There has been a trend in the past few years where top quality Japanese restaurant has been arriving with Umu leading the way, along with Yashin specialising in more modern style sushi and Shiori in kaiseki cuisine. But there was a lack of truly masterful craftsman of sushi making until the arrival of  Mitsuhiro Araki and makes this an exciting affair. Having run his own three Michelin star restaurant in Tokyo previously, he came to London and embark on this new challenge. In the glamorous setting of Mayfair, the nine seater sushi bar functionally decorated with light coloured wood and has the addition of a private dining room to the side. There is already a dedicated following as one of the diner has already been for the second time in the three weeks since it opened. Every customer is addressed by name by Araki himself which is not the most difficult task since there were only 7 of us in the early dining slot of the two available at 6pm on a Thursday evening. A set menu for all makes the serving more straight forward.

An odd choice of using a ceramic cup to serve beer kicks the evening off. Tactile as it is, it creates the biggest head as beer is poured into it. A change to the usual glassware is recommended. The first course of the warming, clean and sweet soup of snapper and abalone with yuzu zest set the flavour for the evening, served to the sound of grinding fresh wasabi. The meaty snapper sashimi that follows has a rich fatiness and bite, helped by the reduced moisture content from pressing that concentrates the flavour and texture. And the last of the starting trio is sliced pressure steamed fresh abalone that has the perfect balance of bite and softness, with the intensity of flavour of the dried variety while maintaining a freshness.

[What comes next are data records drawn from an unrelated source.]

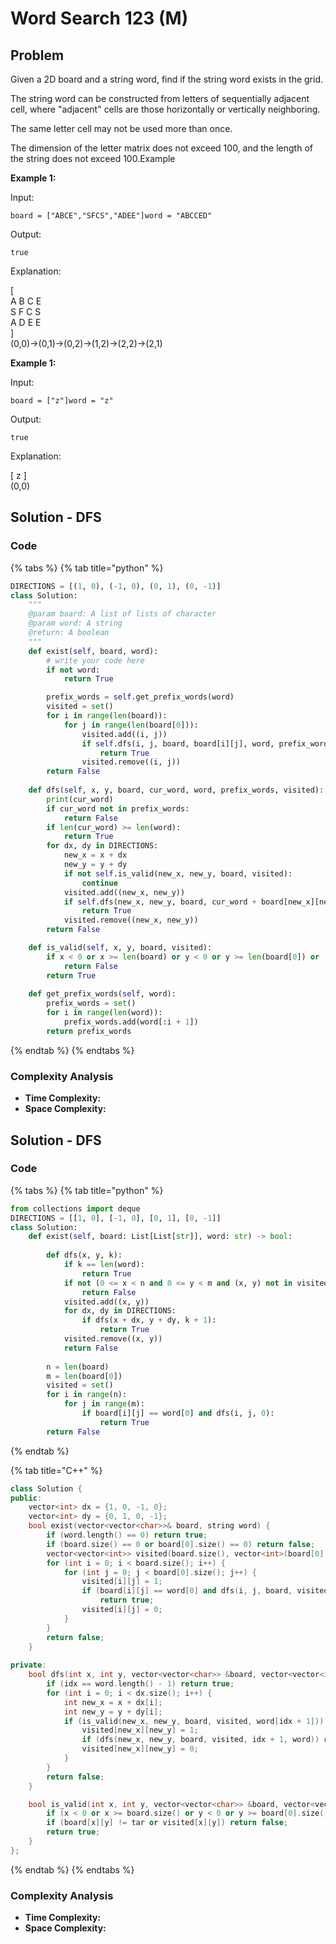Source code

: # Word Search 123 (M)

## Problem

Given a 2D board and a string word, find if the string word exists in the grid.

The string word can be constructed from letters of sequentially adjacent cell, where "adjacent" cells are those horizontally or vertically neighboring.

The same letter cell may not be used more than once.

The dimension of the letter matrix does not exceed 100, and the length of the string does not exceed 100.Example

**Example 1:**

Input:

```
board = ["ABCE","SFCS","ADEE"]word = "ABCCED"
```

Output:

```
true
```

Explanation:

\[\
A B C E\
S F C S\
A D E E\
]\
(0,0)->(0,1)->(0,2)->(1,2)->(2,2)->(2,1)

**Example 1:**

Input:

```
board = ["z"]word = "z"
```

Output:

```
true
```

Explanation:

\[ z ]\
(0,0)

## Solution - DFS

### Code

{% tabs %}
{% tab title="python" %}
```python
DIRECTIONS = [(1, 0), (-1, 0), (0, 1), (0, -1)]
class Solution:
    """
    @param board: A list of lists of character
    @param word: A string
    @return: A boolean
    """
    def exist(self, board, word):
        # write your code here
        if not word:
            return True

        prefix_words = self.get_prefix_words(word)
        visited = set()
        for i in range(len(board)):
            for j in range(len(board[0])):
                visited.add((i, j))
                if self.dfs(i, j, board, board[i][j], word, prefix_words, visited):
                    return True
                visited.remove((i, j))
        return False
    
    def dfs(self, x, y, board, cur_word, word, prefix_words, visited):
        print(cur_word)
        if cur_word not in prefix_words:
            return False
        if len(cur_word) >= len(word):
            return True
        for dx, dy in DIRECTIONS:
            new_x = x + dx
            new_y = y + dy
            if not self.is_valid(new_x, new_y, board, visited):
                continue
            visited.add((new_x, new_y))
            if self.dfs(new_x, new_y, board, cur_word + board[new_x][new_y], word, prefix_words, visited):
                return True
            visited.remove((new_x, new_y))
        return False

    def is_valid(self, x, y, board, visited):
        if x < 0 or x >= len(board) or y < 0 or y >= len(board[0]) or (x, y) in visited:
            return False
        return True   
    
    def get_prefix_words(self, word):
        prefix_words = set()
        for i in range(len(word)):
            prefix_words.add(word[:i + 1])
        return prefix_words
```
{% endtab %}
{% endtabs %}

### Complexity Analysis

* **Time Complexity:**
* **Space Complexity:**



## Solution - DFS

### Code

{% tabs %}
{% tab title="python" %}
```python
from collections import deque
DIRECTIONS = [[1, 0], [-1, 0], [0, 1], [0, -1]]
class Solution:
    def exist(self, board: List[List[str]], word: str) -> bool:
        
        def dfs(x, y, k):
            if k == len(word):
                return True
            if not (0 <= x < n and 0 <= y < m and (x, y) not in visited and board[x][y] == word[k]):
                return False
            visited.add((x, y))
            for dx, dy in DIRECTIONS:
                if dfs(x + dx, y + dy, k + 1):
                    return True
            visited.remove((x, y))
            return False
        
        n = len(board)
        m = len(board[0])
        visited = set()
        for i in range(n):
            for j in range(m):
                if board[i][j] == word[0] and dfs(i, j, 0):
                    return True
        return False
```
{% endtab %}

{% tab title="C++" %}
```cpp
class Solution {
public:
    vector<int> dx = {1, 0, -1, 0};
    vector<int> dy = {0, 1, 0, -1};
    bool exist(vector<vector<char>>& board, string word) {
        if (word.length() == 0) return true;
        if (board.size() == 0 or board[0].size() == 0) return false;
        vector<vector<int>> visited(board.size(), vector<int>(board[0].size(), 0));
        for (int i = 0; i < board.size(); i++) {
            for (int j = 0; j < board[0].size(); j++) {
                visited[i][j] = 1;
                if (board[i][j] == word[0] and dfs(i, j, board, visited, 0, word)) 
                    return true;
                visited[i][j] = 0;
            }
        }
        return false;
    }
    
private:
    bool dfs(int x, int y, vector<vector<char>> &board, vector<vector<int>>& visited, int idx, string word) {
        if (idx == word.length() - 1) return true;
        for (int i = 0; i < dx.size(); i++) {
            int new_x = x + dx[i];
            int new_y = y + dy[i];
            if (is_valid(new_x, new_y, board, visited, word[idx + 1])) {
                visited[new_x][new_y] = 1;
                if (dfs(new_x, new_y, board, visited, idx + 1, word)) return true;
                visited[new_x][new_y] = 0;
            }
        }
        return false;
    }   

    bool is_valid(int x, int y, vector<vector<char>> &board, vector<vector<int>>& visited, char tar) {
        if (x < 0 or x >= board.size() or y < 0 or y >= board[0].size()) return false;
        if (board[x][y] != tar or visited[x][y]) return false;
        return true;
    }
};
```
{% endtab %}
{% endtabs %}

### Complexity Analysis

* **Time Complexity:**
* **Space Complexity:**
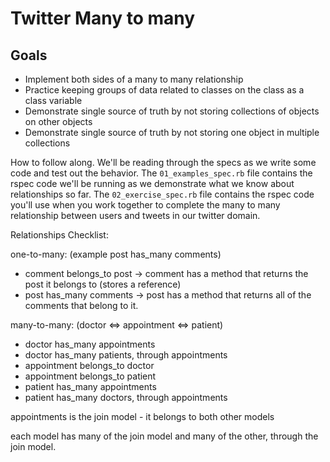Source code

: # Twitter Many to many
## Goals
* Implement both sides of a many to many relationship
* Practice keeping groups of data related to classes on the class as a class variable
* Demonstrate single source of truth by not storing collections of objects on other objects
* Demonstrate single source of truth by not storing one object in multiple collections

How to follow along. We'll be reading through the specs as we write some code and test out the behavior. The `01_examples_spec.rb` file contains the rspec code we'll be running as we demonstrate what we know about relationships so far. The `02_exercise_spec.rb` file contains the rspec code you'll use when you work together to complete the many to many relationship between users and tweets in our twitter domain.

Relationships Checklist:

one-to-many: (example post has_many comments)
- comment belongs_to post -> comment has a method that returns the post it belongs to (stores a reference)
- post has_many comments -> post has a method that returns all of the comments that belong to it.

many-to-many: (doctor <=> appointment <=> patient)
- doctor has_many appointments
- doctor has_many patients, through appointments
- appointment belongs_to doctor
- appointment belongs_to patient 
- patient has_many appointments 
- patient has_many doctors, through appointments

appointments is the join model - it belongs to both other models

each model has many of the join model and many of the other, through the join model.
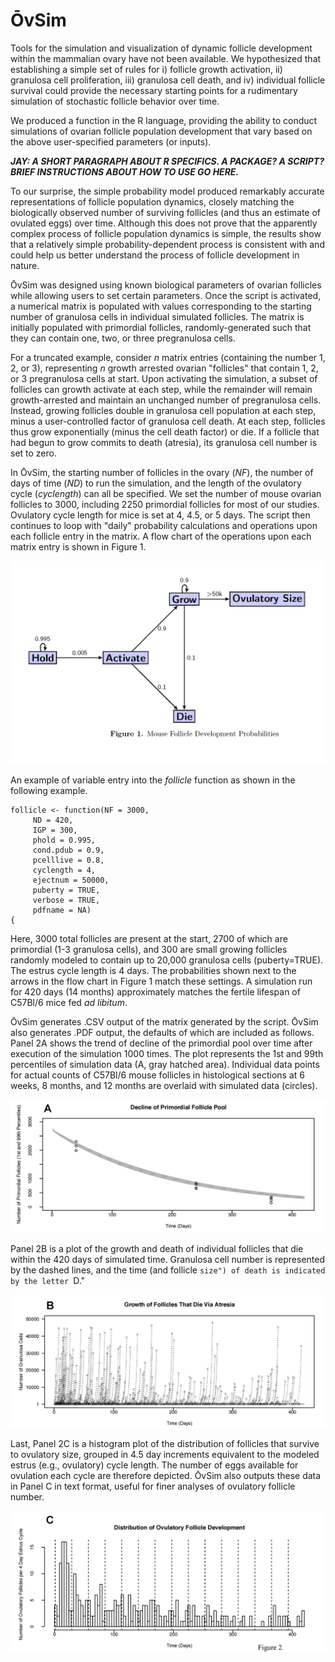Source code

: # ŌvSim

Tools for the simulation and visualization of dynamic follicle development within the mammalian ovary have not been available. We hypothesized that establishing a simple set of rules for i) follicle growth activation, ii) granulosa cell proliferation, iii) granulosa cell death, and iv) individual follicle survival could provide the necessary starting points for a rudimentary simulation of stochastic follicle behavior over time. 

We produced a function in the R language, providing the ability to conduct simulations of ovarian follicle population development that vary based on the above user-specified parameters (or inputs). 


***JAY: A SHORT PARAGRAPH ABOUT R SPECIFICS. A PACKAGE? A SCRIPT? BRIEF INSTRUCTIONS ABOUT HOW TO USE GO HERE.***


To our surprise, the simple probability model produced remarkably accurate representations of follicle population dynamics, closely matching the biologically observed number of surviving follicles (and thus an estimate of ovulated eggs) over time. Although this does not prove that the apparently complex process of follicle population dynamics is simple, the results show that a relatively simple probability-dependent process is consistent with and could help us better understand the process of follicle development in nature.

ŌvSim was designed using known biological parameters of ovarian follicles while allowing users to set certain parameters. Once the script is activated, a numerical matrix is populated with values corresponding to the starting number of granulosa cells in individual simulated follicles. The matrix is initially populated with primordial follicles, randomly-generated such that they can contain one, two, or three pregranulosa cells.

For a truncated example, consider *n* matrix entries (containing the number 1, 2, or 3), representing *n* growth arrested ovarian "follicles" that contain 1, 2, or 3 pregranulosa cells at start. Upon activating the simulation, a subset of follicles can growth activate at each step, while the remainder will remain growth-arrested and maintain an unchanged number of pregranulosa cells. Instead, growing follicles double in granulosa cell population at each step, minus a user-controlled factor of granulosa cell death. At each step, follicles thus grow exponentially (minus the cell death factor) or die. If a follicle that had begun to grow commits to death (atresia), its granulosa cell number is set to zero.

In ŌvSim, the starting number of follicles in the ovary (*NF*), the number of days of time (*ND*) to run the simulation, and the length of the ovulatory cycle (*cyclength*) can all be specified. We set the number of mouse ovarian follicles to 3000, including 2250 primordial follicles for most of our studies. Ovulatory cycle length for mice is set at 4, 4.5, or 5 days. The script then continues to loop with "daily" probability calculations and operations upon each follicle entry in the matrix. A flow chart of the operations upon each matrix entry is shown in Figure 1. 

![Fig1](OvSim_Fig1.jpg)

An example of variable entry into the *follicle* function as shown in the following example. 

	follicle <- function(NF = 3000,
         ND = 420,
         IGP = 300,
         phold = 0.995,
         cond.pdub = 0.9,
         pcelllive = 0.8,
         cyclength = 4,
         ejectnum = 50000,
         puberty = TRUE,
         verbose = TRUE,
         pdfname = NA)
	{


Here, 3000 total follicles are present at the start, 2700 of which are primordial (1-3 granulosa cells), and 300 are small growing follicles randomly modeled to contain up to 20,000 granulosa cells (puberty=TRUE). The estrus cycle length is 4 days. The probabilities shown next to the arrows in the flow chart in Figure 1 match these settings. A simulation run for 420 days (14 months) approximately matches the fertile lifespan of C57Bl/6 mice fed *ad libitum*.

ŌvSim generates .CSV output of the matrix generated by the script. ŌvSim also generates .PDF output, the defaults of which are included as follows. 
Panel 2A shows the trend of decline of the primordial pool over time after execution of the simulation 1000 times. The plot represents the 1st and 99th percentiles of simulation data (A, gray hatched area). Individual data points for actual counts of C57Bl/6 mouse follicles in histological sections at 6 weeks, 8 months, and 12 months are overlaid with simulated data (circles). 

![2A](2A.png)

Panel 2B is a plot of the growth and death of individual follicles that die within the 420 days of simulated time. Granulosa cell number is represented by the dashed lines, and the time (and follicle ``size") of death is indicated by the letter ``D."

![2B](2B.png)

Last, Panel 2C is a histogram plot of the distribution of follicles that survive to ovulatory size, grouped in 4.5 day increments equivalent to the modeled estrus (e.g., ovulatory) cycle length. The number of eggs available for ovulation each cycle are therefore depicted. ŌvSim also outputs these data in Panel C in text format, useful for finer analyses of ovulatory follicle number. 

![2C](2C.png)


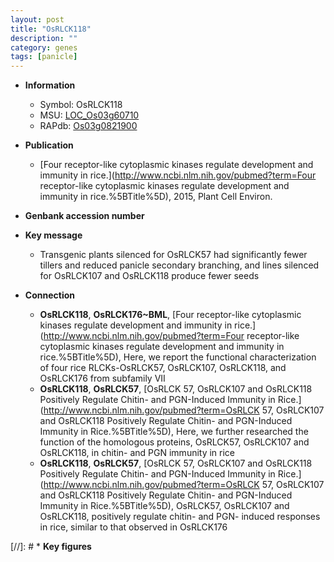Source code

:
 ```yaml
---
layout: post
title: "OsRLCK118"
description: ""
category: genes
tags: [panicle]
---
```


* **Information**  
    + Symbol: OsRLCK118  
    + MSU: [LOC_Os03g60710](http://rice.plantbiology.msu.edu/cgi-bin/ORF_infopage.cgi?orf=LOC_Os03g60710)  
    + RAPdb: [Os03g0821900](http://rapdb.dna.affrc.go.jp/viewer/gbrowse_details/irgsp1?name=Os03g0821900)  

* **Publication**  
    + [Four receptor-like cytoplasmic kinases regulate development and immunity in rice.](http://www.ncbi.nlm.nih.gov/pubmed?term=Four receptor-like cytoplasmic kinases regulate development and immunity in rice.%5BTitle%5D), 2015, Plant Cell Environ.

* **Genbank accession number**  

* **Key message**  
    + Transgenic plants silenced for OsRLCK57 had significantly fewer tillers and reduced panicle secondary branching, and lines silenced for OsRLCK107 and OsRLCK118 produce fewer seeds

* **Connection**  
    + __OsRLCK118__, __OsRLCK176~BML__, [Four receptor-like cytoplasmic kinases regulate development and immunity in rice.](http://www.ncbi.nlm.nih.gov/pubmed?term=Four receptor-like cytoplasmic kinases regulate development and immunity in rice.%5BTitle%5D), Here, we report the functional characterization of four rice RLCKs-OsRLCK57, OsRLCK107, OsRLCK118, and OsRLCK176 from subfamily VII
    + __OsRLCK118__, __OsRLCK57__, [OsRLCK 57, OsRLCK107 and OsRLCK118 Positively Regulate Chitin- and PGN-Induced Immunity in Rice.](http://www.ncbi.nlm.nih.gov/pubmed?term=OsRLCK 57, OsRLCK107 and OsRLCK118 Positively Regulate Chitin- and PGN-Induced Immunity in Rice.%5BTitle%5D), Here, we further researched the function of the homologous proteins, OsRLCK57, OsRLCK107 and OsRLCK118, in chitin- and PGN immunity in rice
    + __OsRLCK118__, __OsRLCK57__, [OsRLCK 57, OsRLCK107 and OsRLCK118 Positively Regulate Chitin- and PGN-Induced Immunity in Rice.](http://www.ncbi.nlm.nih.gov/pubmed?term=OsRLCK 57, OsRLCK107 and OsRLCK118 Positively Regulate Chitin- and PGN-Induced Immunity in Rice.%5BTitle%5D), OsRLCK57, OsRLCK107 and OsRLCK118, positively regulate chitin- and PGN- induced responses in rice, similar to that observed in OsRLCK176

[//]: # * **Key figures**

Araki is very relaxed and only too happy to chat to the customers while he works. It also helps that all the other diners spoke Japanese and it means my questions gets a proper translation with the help from them. From sitting there, one could well be in Tokyo except for the emphasis of European produce in the food. The attentiveness of the waiting staff meant a slight turn of the head attracts their attention, helped by the healthy staff to diner ratio. They are as happy to chat as Araki himself and this friendliness extends to the diners.

The extravagance comes in the form of marinated diced raw tuna in a home-made mayonnaise, topped with a copious amount of white truffle. The olive oil in the mayonnaise is a nod to European cooking ant the density of truffle not only gives it a fragrance but also a grainy texture, with the tuna as a base. The initial pungency of truffle fades and gives way to the dominating flavour of  sesame, onion and soy sauce, giving a pleasant journey of flavour and texture. Closely followed by white crab meat in a brown crab sauce, topped by Beluga caviar. There is a unified savoury, fresh fishiness and the blend of textural white meat and creamy richness is superb. The comparatively modest “Squid as it comes” is salted, lightly grilled and show off the skill in the precision of simple cooking.

Now comes the main event introduced by fiery pickled ginger, not the usual young ginger but perfectly chosen mature ones that has a slight fibrous texture but without leaving a residue in the mouth. Araki brings out this large slab of tuna and expertly dissected while casually chatting to the diners. In no time at all, it is all sliced and ready to be moulded into sushi. The initial hit of the maguro sushi is the starchiness of the rice, not as a texture but as a flavour. A mushroomy umami filters through and the tuna is a binder and background and more the better for it. The central role of the rice continues with marinated salmon, toro, otoro and lightly grilled horse mackerel sushi. delivered hand to hand to ensure optimum temperature. Jokes are made about bypassing the hand straight to mouth which is perhaps more intimate than acceptable in a restaurant. Squid, langoustine, clam and grilled tuna marks the tail end of the sushi feast, concluding with warm and meaty Welsh eel roll.

The final dish is the perfect marriage of Japanese omelette and more shaved white truffle. The tussle between the sweetness and the savoury earthiness is like fireworks in the mouth and a sumptuous end to the meal. There is no doubt this a meal of top quality and full of extravagant ingredients. The main question is whether the £300 cost for food alone is worth it. In my opinion, it is extremely difficult to ever justify a £300 meal no matter how great it is and there is a necessary uniqueness that  feels lacking in this case. All the more so comparing this to my favourite Japanese in London Shiori where it is practically a bargain at £95 or even better at £50 for lunch. One can always argue £300 is still cheaper than flying to Japan and it without question a glitzy addition to the London Restaurant scene.